I think it would be better to clamp ULO.Count to MaxTripCount upfront, and avoid these special cases for MaxTripCount and ExactTripCount. It both makes the code simpler, and the unrolling result simpler.

This is actually already done at Effectively "DCE" unrolled iterations above, but we should do it based on the MaxTripCount, not ULO.TripCount.

reames updated this revision to Diff 349673.Jun 3 2021, 1:31 PM

address review comment

reames added inline comments.Jun 3 2021, 1:33 PM
llvm/lib/Transforms/Utils/LoopUnroll.cpp
380

Good suggestion, incorporated.

JFYI, ExitingBI is on my list to kill, but not in this patch. :)

772

I'm not quite sure what you're asking for. It sounds like maybe you want me to change how many iterations we unroll when ULO.Count > MaxTripCount?

If so, I definitely request that be a separate patch.
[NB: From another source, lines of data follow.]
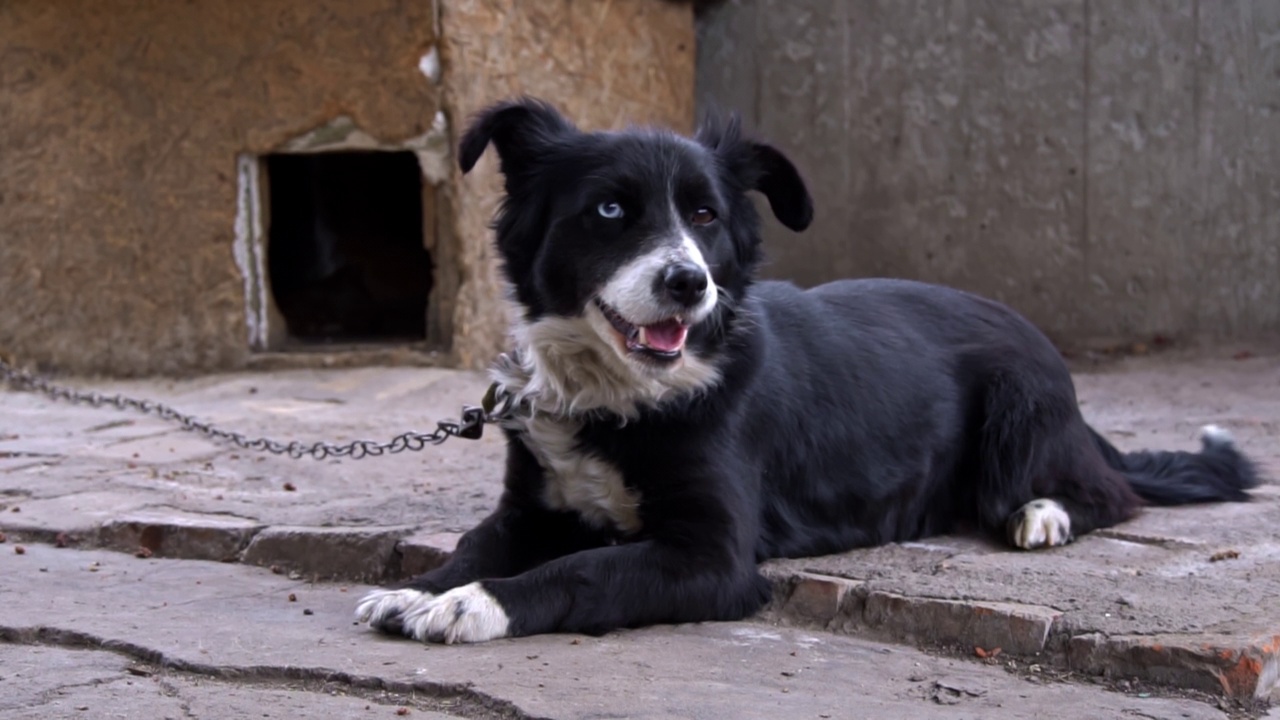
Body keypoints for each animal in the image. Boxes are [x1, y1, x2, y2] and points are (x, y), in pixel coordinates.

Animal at [358, 98, 1259, 640]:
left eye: (705, 215)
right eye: (610, 209)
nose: (689, 283)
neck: (626, 397)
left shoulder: (711, 559)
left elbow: (581, 570)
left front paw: (474, 605)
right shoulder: (529, 507)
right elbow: (479, 542)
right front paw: (425, 588)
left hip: (1021, 414)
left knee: (1112, 492)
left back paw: (1043, 513)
I'm trying to avoid large test diffs with each incremental patch and changing too much at once makes the test diffs really hard to understand.

nikic accepted this revision.Jun 3 2021, 1:57 PM

LGTM

llvm/lib/Transforms/Utils/LoopUnroll.cpp
415

nit: Space after comma.

760–774

nit: Stray semicolon.

770

It may make sense to move the if (j == 0) return false; case to the start, as it's always the same. With that done, you should be able to drop the separate check for ExactUnroll, as the ExactTripCount case below should cover it.

772

Fair enough, I'm happy to have that in a followup. I mainly suggested it here because we would not have to worry about j >= MaxTripCount situations.

This revision is now accepted and ready to land.Jun 3 2021, 1:57 PM
This revision was landed with ongoing or failed builds.Jun 3 2021, 2:10 PM
This revision was automatically updated to reflect the committed changes.
reames added inline comments.Jun 3 2021, 2:20 PM
llvm/lib/Transforms/Utils/LoopUnroll.cpp
770

Landed as is, then did this in cddcc4cf. This code is complicated enough that I want something easy to revert if this final style change turns out be buggy. :)

772

I'm definitely going to hold on doing that until after we split out peeling. I don't believe the current logic is even correct when there's a non-zero peel count. I don't want to build on it yet.